START Extract

ExifTool Forum

ExifTool => Archives => Topic started by: Archive on May 12, 2010, 08:54:34 AM

Title: Any hope of getting recursive extraction of metadata for nested documents added?
Post by: Archive on May 12, 2010, 08:54:34 AM
[Originally posted by johnmccash on 2009-04-07 15:21:02-07]

Hi,

I'm new to the forums, but just ran into an issue with exiftool, & wondered if anybody else might be interested in the same enhancement. PDF files and MS Office documents can include other files, such as JPEGs, encapsulated within them. Currently, there's no easy way to get at the metadata for these documents. What I'm using now is hachoir-subfile (http://hachoir.org/wiki/hachoir-subfile) to extract the encapsulated documents, and exiftool to enumerate their metadata. It would be really cool if this could be done within exiftool itself. The hachoir suite also includes hachoir-metadata, but it doesn't extract nearly as many metadata tags as exiftool, and it doesn't do recursion anyway.
Thoughts?
Thanks

John
Title: Re: Any hope of recursive extraction?

END Extract
START Information

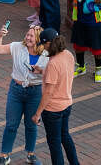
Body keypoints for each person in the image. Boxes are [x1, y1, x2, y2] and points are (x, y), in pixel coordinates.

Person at [0, 23, 45, 165]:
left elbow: (54, 73)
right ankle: (5, 155)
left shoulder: (46, 54)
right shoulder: (17, 46)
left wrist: (41, 71)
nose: (27, 38)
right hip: (16, 90)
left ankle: (31, 154)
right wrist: (0, 36)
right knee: (11, 124)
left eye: (31, 36)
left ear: (39, 39)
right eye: (27, 35)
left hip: (35, 92)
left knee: (31, 124)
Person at [31, 28, 79, 165]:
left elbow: (48, 93)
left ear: (49, 44)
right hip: (67, 105)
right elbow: (62, 74)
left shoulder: (52, 63)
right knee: (65, 136)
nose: (43, 48)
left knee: (54, 143)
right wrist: (42, 71)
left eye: (43, 45)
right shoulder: (68, 54)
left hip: (53, 110)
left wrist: (37, 114)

END Information

■ Task instructions
[a] Check these three statements against the ExifTool forum thread above: (i) the poster currently relies on hachoir-subfile to pull out embedded files; (ii) hachoir-metadata can work through nested files recursively; (iii) the poster has been active on the forums for a long time. For each, reply yes or no and quote the words from the thread that settle it.
[b] Carry on the ExifTool forum thread from its last line, writing the reply that follows.

■ Outputs for the tasks
[a]
(i) Yes: "What I'm using now is hachoir-subfile"
(ii) No: "it doesn't do recursion anyway"
(iii) No: "I'm new to the forums"

[b]
Post by: Archive on May 12, 2010, 08:54:34 AM
[Originally posted by exiftool on 2009-04-07 15:46:44-07]

Hi John,

Thanks for the suggestion.

This is an interesting idea.  The -ee option already
extracts information from some types of documents embedded
within PDF files.  Presumably this could be expanded to include
embedded images, but the amount of data extracted like
this could easily get overwhelming, and would certainly
be hard to manage.

As far as MS Office documents go, it is unlikely I will do more
than extract the metadata tags currently being extracted.  These
formats are the ugliest I have seen, and are a real pain to
work with. (They are designed from the ground up based on the
fixed 512-byte floppy disk sector size.)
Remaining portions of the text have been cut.